▶ _Activity_: Please transcribe the listing in its entirety, character for character.

↓↓↓

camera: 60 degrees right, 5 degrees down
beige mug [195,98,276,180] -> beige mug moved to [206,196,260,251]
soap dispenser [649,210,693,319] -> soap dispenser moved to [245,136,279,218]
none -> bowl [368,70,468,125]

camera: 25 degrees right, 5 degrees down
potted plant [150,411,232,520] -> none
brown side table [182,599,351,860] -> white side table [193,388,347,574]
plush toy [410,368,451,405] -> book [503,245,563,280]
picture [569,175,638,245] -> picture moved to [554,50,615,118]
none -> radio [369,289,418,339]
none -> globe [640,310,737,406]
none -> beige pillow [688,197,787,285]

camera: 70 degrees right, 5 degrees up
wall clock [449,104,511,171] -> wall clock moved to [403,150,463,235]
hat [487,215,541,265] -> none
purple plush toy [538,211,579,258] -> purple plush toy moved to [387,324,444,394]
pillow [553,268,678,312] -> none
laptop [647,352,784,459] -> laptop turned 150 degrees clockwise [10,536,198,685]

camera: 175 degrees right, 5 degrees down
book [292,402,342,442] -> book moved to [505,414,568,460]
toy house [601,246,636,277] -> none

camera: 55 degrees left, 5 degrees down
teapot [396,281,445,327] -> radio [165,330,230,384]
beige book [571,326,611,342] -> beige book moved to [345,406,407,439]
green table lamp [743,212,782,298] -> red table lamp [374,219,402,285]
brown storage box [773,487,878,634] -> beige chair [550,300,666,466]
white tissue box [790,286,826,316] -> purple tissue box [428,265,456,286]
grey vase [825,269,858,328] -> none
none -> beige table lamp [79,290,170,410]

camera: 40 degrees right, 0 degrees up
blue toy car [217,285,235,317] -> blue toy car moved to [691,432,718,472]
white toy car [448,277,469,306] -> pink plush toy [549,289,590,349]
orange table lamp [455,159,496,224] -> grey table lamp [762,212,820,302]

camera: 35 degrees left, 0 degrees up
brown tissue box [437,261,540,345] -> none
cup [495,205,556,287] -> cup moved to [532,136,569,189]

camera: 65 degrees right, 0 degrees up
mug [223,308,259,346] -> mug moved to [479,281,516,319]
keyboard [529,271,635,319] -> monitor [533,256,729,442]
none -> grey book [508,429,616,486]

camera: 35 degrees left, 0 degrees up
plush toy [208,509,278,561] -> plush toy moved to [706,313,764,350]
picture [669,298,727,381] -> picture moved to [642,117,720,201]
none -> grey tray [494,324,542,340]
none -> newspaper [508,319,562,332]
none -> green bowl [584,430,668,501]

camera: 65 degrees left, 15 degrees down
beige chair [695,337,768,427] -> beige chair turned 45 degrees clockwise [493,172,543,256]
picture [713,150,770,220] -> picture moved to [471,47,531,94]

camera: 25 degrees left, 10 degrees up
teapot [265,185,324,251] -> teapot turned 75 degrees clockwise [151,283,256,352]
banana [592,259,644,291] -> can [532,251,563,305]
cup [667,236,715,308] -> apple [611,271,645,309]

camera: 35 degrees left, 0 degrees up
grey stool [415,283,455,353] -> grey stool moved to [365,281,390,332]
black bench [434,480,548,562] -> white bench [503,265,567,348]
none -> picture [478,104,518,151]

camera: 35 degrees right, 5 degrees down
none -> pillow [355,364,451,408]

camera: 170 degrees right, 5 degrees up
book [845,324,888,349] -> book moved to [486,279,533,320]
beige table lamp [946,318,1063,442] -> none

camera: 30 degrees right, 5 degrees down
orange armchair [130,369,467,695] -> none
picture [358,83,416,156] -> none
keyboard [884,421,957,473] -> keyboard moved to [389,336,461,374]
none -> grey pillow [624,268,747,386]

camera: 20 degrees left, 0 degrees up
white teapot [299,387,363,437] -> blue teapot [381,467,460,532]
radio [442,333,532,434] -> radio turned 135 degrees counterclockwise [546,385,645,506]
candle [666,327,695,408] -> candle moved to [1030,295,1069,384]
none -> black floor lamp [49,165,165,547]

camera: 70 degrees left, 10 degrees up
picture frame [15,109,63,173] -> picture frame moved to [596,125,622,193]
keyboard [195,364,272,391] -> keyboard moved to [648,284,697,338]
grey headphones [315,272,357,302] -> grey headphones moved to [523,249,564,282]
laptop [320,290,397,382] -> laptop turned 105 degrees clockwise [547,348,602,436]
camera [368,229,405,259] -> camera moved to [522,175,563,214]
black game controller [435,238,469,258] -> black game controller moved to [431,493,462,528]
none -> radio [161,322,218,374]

↑↑↑

▶ _Exercise answer_:
camera: 60 degrees right, 5 degrees down
beige mug [195,98,276,180] -> beige mug moved to [206,196,260,251]
soap dispenser [649,210,693,319] -> soap dispenser moved to [245,136,279,218]
none -> bowl [368,70,468,125]

camera: 25 degrees right, 5 degrees down
potted plant [150,411,232,520] -> none
brown side table [182,599,351,860] -> white side table [193,388,347,574]
plush toy [410,368,451,405] -> book [503,245,563,280]
picture [569,175,638,245] -> picture moved to [554,50,615,118]
none -> radio [369,289,418,339]
none -> globe [640,310,737,406]
none -> beige pillow [688,197,787,285]

camera: 70 degrees right, 5 degrees up
wall clock [449,104,511,171] -> wall clock moved to [403,150,463,235]
hat [487,215,541,265] -> none
purple plush toy [538,211,579,258] -> purple plush toy moved to [387,324,444,394]
pillow [553,268,678,312] -> none
laptop [647,352,784,459] -> laptop turned 150 degrees clockwise [10,536,198,685]

camera: 175 degrees right, 5 degrees down
book [292,402,342,442] -> book moved to [505,414,568,460]
toy house [601,246,636,277] -> none

camera: 55 degrees left, 5 degrees down
teapot [396,281,445,327] -> radio [165,330,230,384]
beige book [571,326,611,342] -> beige book moved to [345,406,407,439]
green table lamp [743,212,782,298] -> red table lamp [374,219,402,285]
brown storage box [773,487,878,634] -> beige chair [550,300,666,466]
white tissue box [790,286,826,316] -> purple tissue box [428,265,456,286]
grey vase [825,269,858,328] -> none
none -> beige table lamp [79,290,170,410]

camera: 40 degrees right, 0 degrees up
blue toy car [217,285,235,317] -> blue toy car moved to [691,432,718,472]
white toy car [448,277,469,306] -> pink plush toy [549,289,590,349]
orange table lamp [455,159,496,224] -> grey table lamp [762,212,820,302]

camera: 35 degrees left, 0 degrees up
brown tissue box [437,261,540,345] -> none
cup [495,205,556,287] -> cup moved to [532,136,569,189]

camera: 65 degrees right, 0 degrees up
mug [223,308,259,346] -> mug moved to [479,281,516,319]
keyboard [529,271,635,319] -> monitor [533,256,729,442]
none -> grey book [508,429,616,486]

camera: 35 degrees left, 0 degrees up
plush toy [208,509,278,561] -> plush toy moved to [706,313,764,350]
picture [669,298,727,381] -> picture moved to [642,117,720,201]
none -> grey tray [494,324,542,340]
none -> newspaper [508,319,562,332]
none -> green bowl [584,430,668,501]

camera: 65 degrees left, 15 degrees down
beige chair [695,337,768,427] -> beige chair turned 45 degrees clockwise [493,172,543,256]
picture [713,150,770,220] -> picture moved to [471,47,531,94]

camera: 25 degrees left, 10 degrees up
teapot [265,185,324,251] -> teapot turned 75 degrees clockwise [151,283,256,352]
banana [592,259,644,291] -> can [532,251,563,305]
cup [667,236,715,308] -> apple [611,271,645,309]

camera: 35 degrees left, 0 degrees up
grey stool [415,283,455,353] -> grey stool moved to [365,281,390,332]
black bench [434,480,548,562] -> white bench [503,265,567,348]
none -> picture [478,104,518,151]

camera: 35 degrees right, 5 degrees down
none -> pillow [355,364,451,408]

camera: 170 degrees right, 5 degrees up
book [845,324,888,349] -> book moved to [486,279,533,320]
beige table lamp [946,318,1063,442] -> none

camera: 30 degrees right, 5 degrees down
orange armchair [130,369,467,695] -> none
picture [358,83,416,156] -> none
keyboard [884,421,957,473] -> keyboard moved to [389,336,461,374]
none -> grey pillow [624,268,747,386]

camera: 20 degrees left, 0 degrees up
white teapot [299,387,363,437] -> blue teapot [381,467,460,532]
radio [442,333,532,434] -> radio turned 135 degrees counterclockwise [546,385,645,506]
candle [666,327,695,408] -> candle moved to [1030,295,1069,384]
none -> black floor lamp [49,165,165,547]

camera: 70 degrees left, 10 degrees up
picture frame [15,109,63,173] -> picture frame moved to [596,125,622,193]
keyboard [195,364,272,391] -> keyboard moved to [648,284,697,338]
grey headphones [315,272,357,302] -> grey headphones moved to [523,249,564,282]
laptop [320,290,397,382] -> laptop turned 105 degrees clockwise [547,348,602,436]
camera [368,229,405,259] -> camera moved to [522,175,563,214]
black game controller [435,238,469,258] -> black game controller moved to [431,493,462,528]
none -> radio [161,322,218,374]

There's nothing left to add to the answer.